Haru stopped and turned to look at Makoto. He didn’t respond, but Makoto didn’t want mind reading today. He hardly ever pushed Haru, but today he needed words. Instead of elaborating further, Makoto squeezed the hand that was currently entwined with Haru’s and then raised it between them. Haru still didn’t answer, but Makoto stayed quiet, his eyes momentarily following the up and down movement of Haru’s adam’s apple as he swallowed.

“Do you… Not want this?” There was no change in his face, but Makoto had never felt that Haru had even been so open with him.

“Haru…” Was that all it was? Was Makoto the one who was holding back, when this may have been what he’d been waiting for? “That’s not what I’m saying. I’m just wondering, why?”

Silence was his only response. Haru’s blue eyes inspected their raised hands, his eyes shimmering like ocean waves moving back and forth with the tide. There was a time when they were children that Makoto couldn’t stand to look into Haru’s eyes, not when they reminded him so much of the ocean that took his friend. It didn’t take long for him to finally look at him though, because after too long—

“It felt empty without you.”

Moss green met ocean blue, the land and the sea colliding as two melded into one.

Makoto had been wrong. He had never needed words with Haru, and he hadn’t even needed them now. Pressing their foreheads together, he saw all he’d ever needed to know looking right back at him. 

They were two parts of a whole, and he’d been trying to be both parts when he didn’t need to.

//

While it still bothered him that because of soul mates, some people would be twisted about and their lives pulled apart into multiple pieces, Makoto had to admit that he had never felt so full.

Before that drab Monday, he had always given, and given, and given until he was sure there would be nothing left but the smile he had screwed on his face. But now, oh, now, Makoto could feel the pieces of his soul that were sewn into Haru’s, each strand a different color that brightened his world and kept the two of them close together. There was no part of Makoto that wasn’t Haru’s now. But that was okay.

Every string that wove the fabric of Haru’s soul was also tightly entwined within Makoto. It was almost like the colors that they saw came from each other, a vibrant source of beauty that emanated from within them and bled outward into the surrounding world. Everything was touched by it, if only because they had found each other.

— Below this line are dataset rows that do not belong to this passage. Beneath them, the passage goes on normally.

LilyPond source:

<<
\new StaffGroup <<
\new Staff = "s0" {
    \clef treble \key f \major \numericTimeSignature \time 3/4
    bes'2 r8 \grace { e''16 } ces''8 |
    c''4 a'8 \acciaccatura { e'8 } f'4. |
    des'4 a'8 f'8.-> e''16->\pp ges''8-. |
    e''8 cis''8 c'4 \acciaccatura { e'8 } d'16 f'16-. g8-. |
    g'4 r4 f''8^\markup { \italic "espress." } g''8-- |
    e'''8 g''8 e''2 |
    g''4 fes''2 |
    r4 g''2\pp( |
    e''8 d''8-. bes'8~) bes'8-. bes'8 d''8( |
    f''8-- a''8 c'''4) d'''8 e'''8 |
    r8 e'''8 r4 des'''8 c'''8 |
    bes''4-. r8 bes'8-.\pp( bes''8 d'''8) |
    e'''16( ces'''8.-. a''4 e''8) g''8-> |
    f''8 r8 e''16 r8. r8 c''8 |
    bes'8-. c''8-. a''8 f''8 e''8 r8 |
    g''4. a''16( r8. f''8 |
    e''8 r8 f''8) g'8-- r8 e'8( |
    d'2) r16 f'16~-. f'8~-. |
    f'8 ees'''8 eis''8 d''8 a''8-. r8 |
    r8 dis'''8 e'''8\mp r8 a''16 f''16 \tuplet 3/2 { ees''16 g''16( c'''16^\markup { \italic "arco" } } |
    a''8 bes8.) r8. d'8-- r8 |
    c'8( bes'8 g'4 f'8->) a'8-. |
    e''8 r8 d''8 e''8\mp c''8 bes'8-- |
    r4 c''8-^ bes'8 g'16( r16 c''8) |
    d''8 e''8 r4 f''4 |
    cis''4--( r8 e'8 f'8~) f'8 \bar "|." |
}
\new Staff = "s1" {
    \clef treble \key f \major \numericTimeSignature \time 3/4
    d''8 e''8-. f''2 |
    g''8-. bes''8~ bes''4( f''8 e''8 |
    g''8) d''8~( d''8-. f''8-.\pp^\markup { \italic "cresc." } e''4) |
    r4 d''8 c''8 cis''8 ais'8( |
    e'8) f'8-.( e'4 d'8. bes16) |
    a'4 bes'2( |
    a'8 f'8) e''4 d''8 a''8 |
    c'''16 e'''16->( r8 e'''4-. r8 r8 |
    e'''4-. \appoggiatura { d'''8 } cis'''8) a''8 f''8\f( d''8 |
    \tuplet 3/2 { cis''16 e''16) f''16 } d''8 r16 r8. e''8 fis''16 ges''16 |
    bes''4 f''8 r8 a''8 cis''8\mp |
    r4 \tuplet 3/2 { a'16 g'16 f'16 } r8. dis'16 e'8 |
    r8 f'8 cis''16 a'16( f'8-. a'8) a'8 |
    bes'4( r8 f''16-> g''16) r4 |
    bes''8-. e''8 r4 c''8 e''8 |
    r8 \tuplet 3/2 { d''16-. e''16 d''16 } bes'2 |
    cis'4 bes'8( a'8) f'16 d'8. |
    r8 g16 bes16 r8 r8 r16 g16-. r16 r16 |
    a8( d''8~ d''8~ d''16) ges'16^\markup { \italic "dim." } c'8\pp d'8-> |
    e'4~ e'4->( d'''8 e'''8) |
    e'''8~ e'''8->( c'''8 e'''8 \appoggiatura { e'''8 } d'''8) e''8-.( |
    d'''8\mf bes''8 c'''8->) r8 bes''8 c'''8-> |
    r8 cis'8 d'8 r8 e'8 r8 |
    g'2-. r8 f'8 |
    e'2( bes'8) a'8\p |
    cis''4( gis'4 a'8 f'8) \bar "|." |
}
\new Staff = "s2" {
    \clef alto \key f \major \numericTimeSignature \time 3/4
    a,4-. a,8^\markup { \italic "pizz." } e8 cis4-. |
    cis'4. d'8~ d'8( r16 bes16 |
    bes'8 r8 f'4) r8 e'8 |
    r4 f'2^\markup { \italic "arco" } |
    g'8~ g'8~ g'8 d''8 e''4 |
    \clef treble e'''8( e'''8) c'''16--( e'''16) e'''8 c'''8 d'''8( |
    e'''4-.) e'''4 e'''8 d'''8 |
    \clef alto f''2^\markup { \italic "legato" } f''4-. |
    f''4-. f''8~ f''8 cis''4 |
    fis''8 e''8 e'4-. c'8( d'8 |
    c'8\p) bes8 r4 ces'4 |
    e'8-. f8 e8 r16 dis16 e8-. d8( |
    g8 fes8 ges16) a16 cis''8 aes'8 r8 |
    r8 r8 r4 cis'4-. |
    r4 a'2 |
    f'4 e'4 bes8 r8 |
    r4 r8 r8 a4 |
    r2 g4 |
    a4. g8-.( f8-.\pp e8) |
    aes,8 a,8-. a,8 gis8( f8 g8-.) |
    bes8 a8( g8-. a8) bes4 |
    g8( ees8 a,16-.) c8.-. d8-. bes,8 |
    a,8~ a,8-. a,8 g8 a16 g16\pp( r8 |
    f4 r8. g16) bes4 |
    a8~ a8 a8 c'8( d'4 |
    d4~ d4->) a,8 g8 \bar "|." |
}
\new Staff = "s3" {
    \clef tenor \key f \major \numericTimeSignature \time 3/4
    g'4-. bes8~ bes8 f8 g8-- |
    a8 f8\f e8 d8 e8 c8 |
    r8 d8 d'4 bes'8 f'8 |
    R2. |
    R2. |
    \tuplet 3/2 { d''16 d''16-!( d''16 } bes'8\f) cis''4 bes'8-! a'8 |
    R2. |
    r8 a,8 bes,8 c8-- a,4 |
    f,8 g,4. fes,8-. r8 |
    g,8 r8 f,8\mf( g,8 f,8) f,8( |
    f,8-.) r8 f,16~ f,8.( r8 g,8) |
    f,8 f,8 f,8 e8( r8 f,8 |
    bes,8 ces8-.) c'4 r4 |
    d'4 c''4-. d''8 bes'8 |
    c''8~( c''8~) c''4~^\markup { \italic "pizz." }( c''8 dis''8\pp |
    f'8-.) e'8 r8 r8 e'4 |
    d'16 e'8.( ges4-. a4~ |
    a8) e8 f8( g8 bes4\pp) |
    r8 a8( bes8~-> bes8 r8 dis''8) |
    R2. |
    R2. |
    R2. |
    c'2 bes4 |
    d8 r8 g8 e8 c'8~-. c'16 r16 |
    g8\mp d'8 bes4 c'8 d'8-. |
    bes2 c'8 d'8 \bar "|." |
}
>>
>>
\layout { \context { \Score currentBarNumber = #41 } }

And the pigments that painted the earth had never seemed so vibrant.

**Author's Note:**

> First, thank you so, soooo much for the wonderful response to A World of Color! I'm really loving this AU, and after doing this from Makoto's perspective, I'm really interested in continuing and doing versions for Rin/Ai, and maybe even Rei/Nagisa. 
> 
> Second, sorry if this is poorly written. I didn't edit it, and I don't have a beta, so sorrysorrysorry for any mistakes.
> 
> Also, I hope this (at least the ending! I know at the beginning I was getting pretty angsty) was fluffy enough to make up for the ending of AWoC.